Estados Unidos indicó, además, que trabaja con su Congreso para anunciar US$1.000 millones en asistencia dentro de un paquete de seguridad para Colombia. La precisión resulta importante: se trata de una intención anunciada por Washington y sujeta al proceso correspondiente con el Congreso estadounidense. No son recursos que ya hayan sido desembolsados.

La lista de grupos narcoterroristas será una pieza clave

Otro elemento puede modificar el escenario jurídico y operacional. Mora anunció que el Gobierno expedirá un decreto con una lista oficial de organizaciones consideradas narcoterroristas. Según explicó La FM, el documento busca ampliar los instrumentos disponibles para enfrentar estas estructuras y sus fuentes de financiación.

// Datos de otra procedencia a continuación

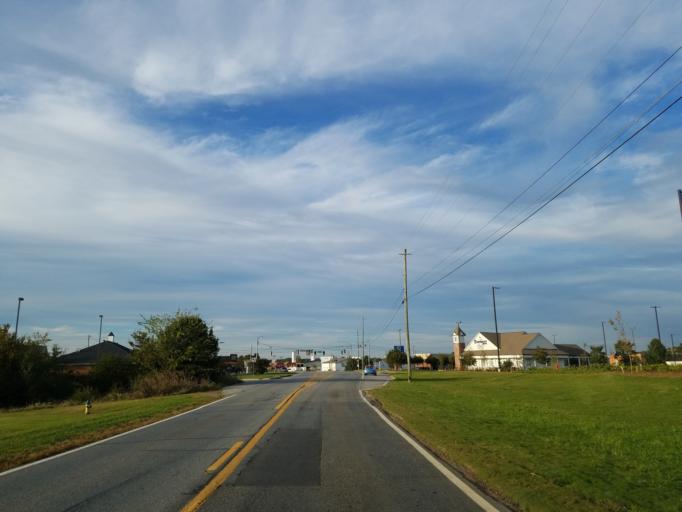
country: US
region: Georgia
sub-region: Bartow County
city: Cartersville
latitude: 34.1484
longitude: -84.8243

El contenido exacto será determinante. Habrá que establecer cuáles organizaciones aparecen incluidas, qué criterios utilizará el Gobierno y qué efectos jurídicos tendrá esa clasificación. También será necesario conocer cómo se articulará con las normas colombianas y las designaciones internacionales existentes.

Mientras el texto oficial no sea publicado, no resulta prudente afirmar qué grupos estarán en la lista.

Cesar y La Guajira serán una prueba temprana

La pregunta ahora no es solamente qué tan intensa será la ofensiva. La verdadera prueba será comprobar si el Estado consigue transformar presencia militar en control institucional permanente, seguridad para las comunidades, investigación judicial y reducción efectiva de las economías ilegales.

En Cesar y La Guajira esa prueba puede comenzar temprano. La Sierra Nevada presenta dinámicas de gobernanza criminal advertidas por investigadores. El sur del Cesar aparece conectado con disputas que llegan hasta Norte de Santander. Maicao enfrenta riesgos asociados a organizaciones armadas y criminalidad transnacional.

Por eso, el control territorial en Cesar y La Guajira puede convertirse en uno de los primeros indicadores para medir si la nueva estrategia nacional logra pasar del discurso a resultados verificables.

El Gobierno ha anunciado inteligencia, presión militar, persecución financiera, erradicación de cultivos ilícitos, cooperación internacional y una nueva clasificación de estructuras criminales.

Ahora vendrá la parte más difícil: recuperar territorios donde el problema no consiste solamente en quién porta las armas, sino en quién termina imponiendo las reglas.